Data supplied:
- Opening Delimiter -

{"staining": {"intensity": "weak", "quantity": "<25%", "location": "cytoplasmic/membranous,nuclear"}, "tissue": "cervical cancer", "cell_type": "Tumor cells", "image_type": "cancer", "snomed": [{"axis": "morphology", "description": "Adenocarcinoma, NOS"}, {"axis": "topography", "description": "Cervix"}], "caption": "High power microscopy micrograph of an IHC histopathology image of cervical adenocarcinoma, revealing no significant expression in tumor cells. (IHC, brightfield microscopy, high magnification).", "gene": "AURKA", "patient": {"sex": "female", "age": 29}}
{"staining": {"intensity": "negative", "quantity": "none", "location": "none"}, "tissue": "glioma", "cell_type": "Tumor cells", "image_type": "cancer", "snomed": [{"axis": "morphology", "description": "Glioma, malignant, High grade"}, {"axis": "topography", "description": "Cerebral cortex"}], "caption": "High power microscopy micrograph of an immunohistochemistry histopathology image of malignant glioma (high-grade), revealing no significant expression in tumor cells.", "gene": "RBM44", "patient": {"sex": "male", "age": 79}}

- Closing Delimiter -
- Opening Delimiter -

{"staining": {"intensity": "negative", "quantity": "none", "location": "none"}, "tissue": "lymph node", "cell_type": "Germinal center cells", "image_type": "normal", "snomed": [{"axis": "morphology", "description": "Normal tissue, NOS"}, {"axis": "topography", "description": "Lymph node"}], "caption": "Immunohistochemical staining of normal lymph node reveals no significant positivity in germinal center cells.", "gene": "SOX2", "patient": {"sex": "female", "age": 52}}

- Closing Delimiter -
- Opening Delimiter -

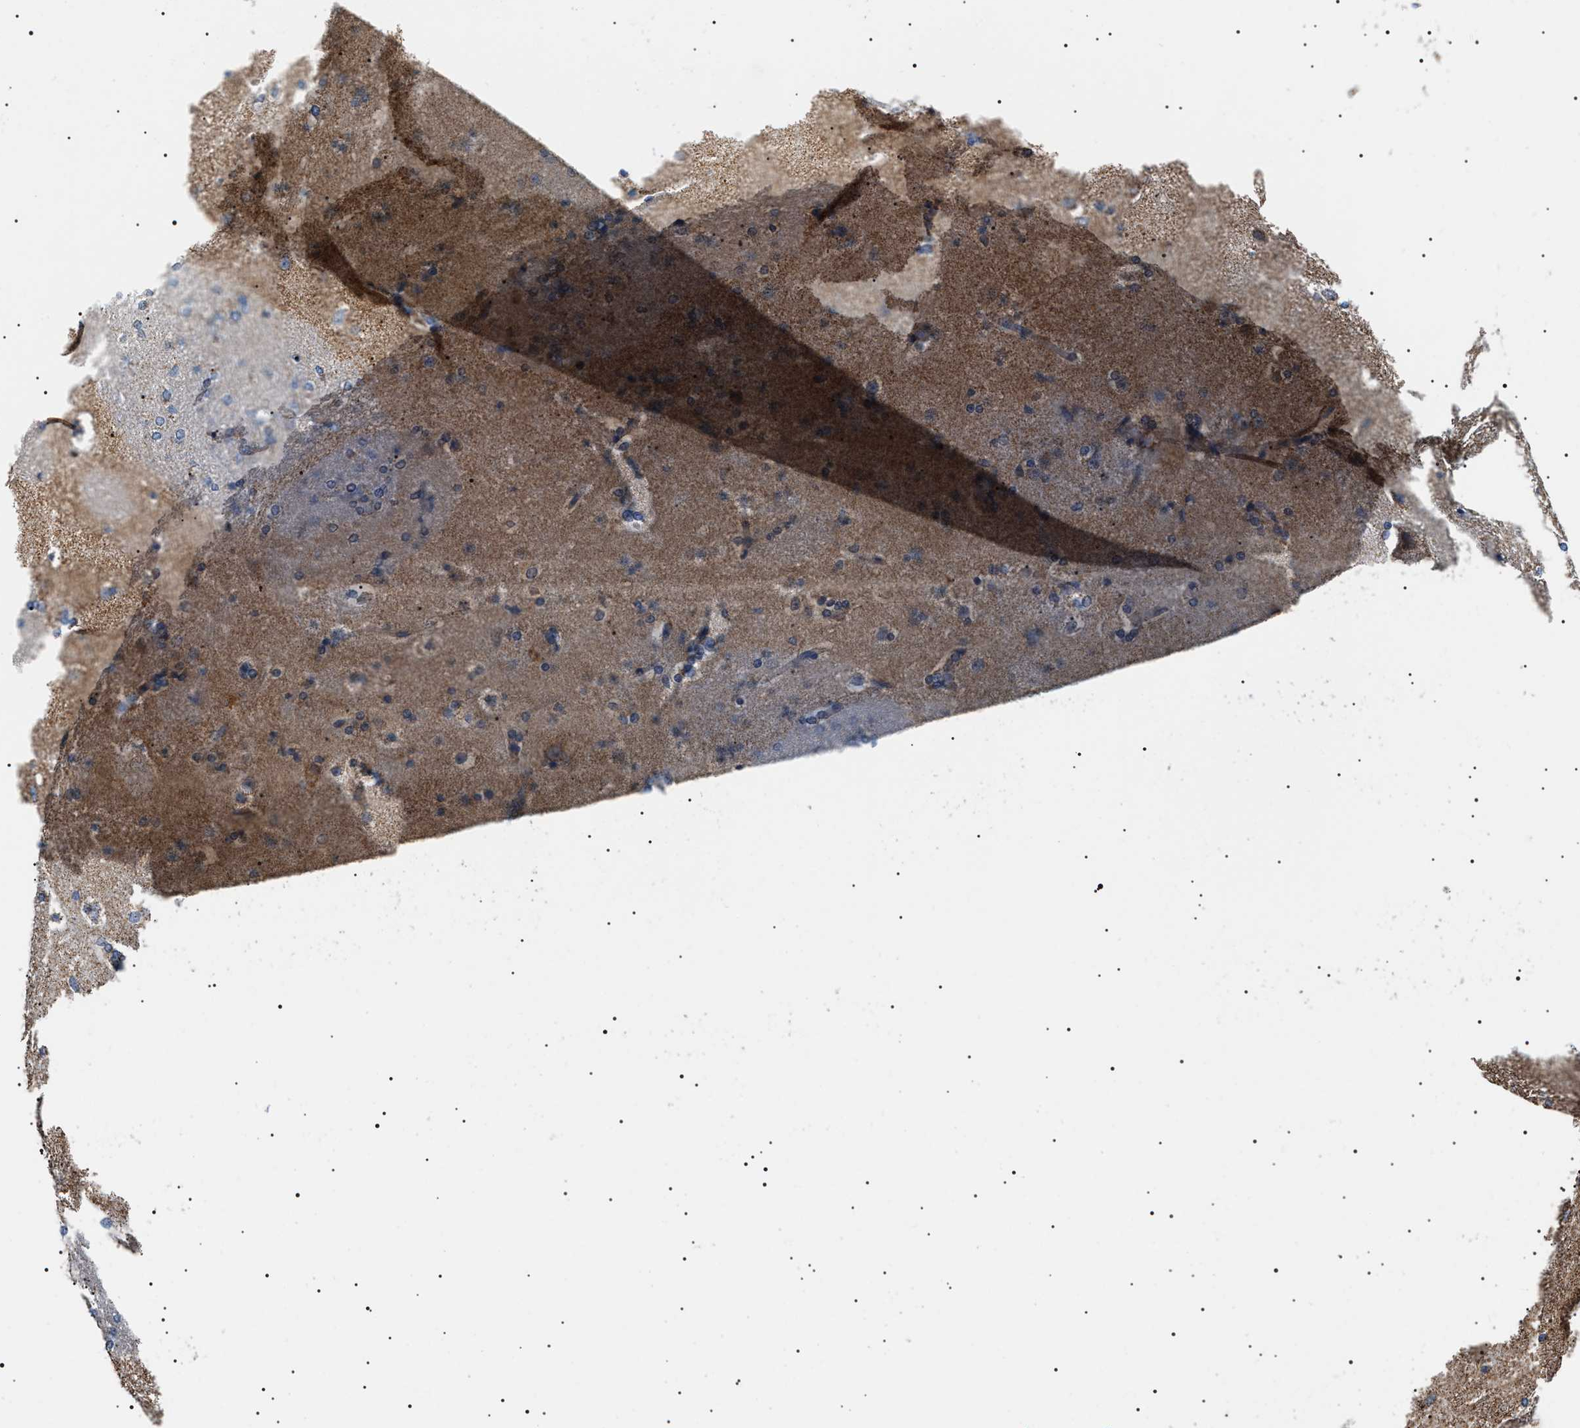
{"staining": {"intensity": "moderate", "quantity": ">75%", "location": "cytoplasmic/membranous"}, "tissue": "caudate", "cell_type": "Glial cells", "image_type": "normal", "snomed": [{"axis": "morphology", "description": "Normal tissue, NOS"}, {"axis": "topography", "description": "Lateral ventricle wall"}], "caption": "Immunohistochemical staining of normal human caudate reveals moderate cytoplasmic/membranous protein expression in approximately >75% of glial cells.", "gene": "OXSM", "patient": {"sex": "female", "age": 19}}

- Closing Delimiter -

Work to be completed: Select the lines in this material that hold the word "reveals", leaving none out.

Reply to the task:
{"staining": {"intensity": "negative", "quantity": "none", "location": "none"}, "tissue": "lymph node", "cell_type": "Germinal center cells", "image_type": "normal", "snomed": [{"axis": "morphology", "description": "Normal tissue, NOS"}, {"axis": "topography", "description": "Lymph node"}], "caption": "Immunohistochemical staining of normal lymph node reveals no significant positivity in germinal center cells.", "gene": "SOX2", "patient": {"sex": "female", "age": 52}}
{"staining": {"intensity": "moderate", "quantity": ">75%", "location": "cytoplasmic/membranous"}, "tissue": "caudate", "cell_type": "Glial cells", "image_type": "normal", "snomed": [{"axis": "morphology", "description": "Normal tissue, NOS"}, {"axis": "topography", "description": "Lateral ventricle wall"}], "caption": "Immunohistochemical staining of normal human caudate reveals moderate cytoplasmic/membranous protein expression in approximately >75% of glial cells.", "gene": "OXSM", "patient": {"sex": "female", "age": 19}}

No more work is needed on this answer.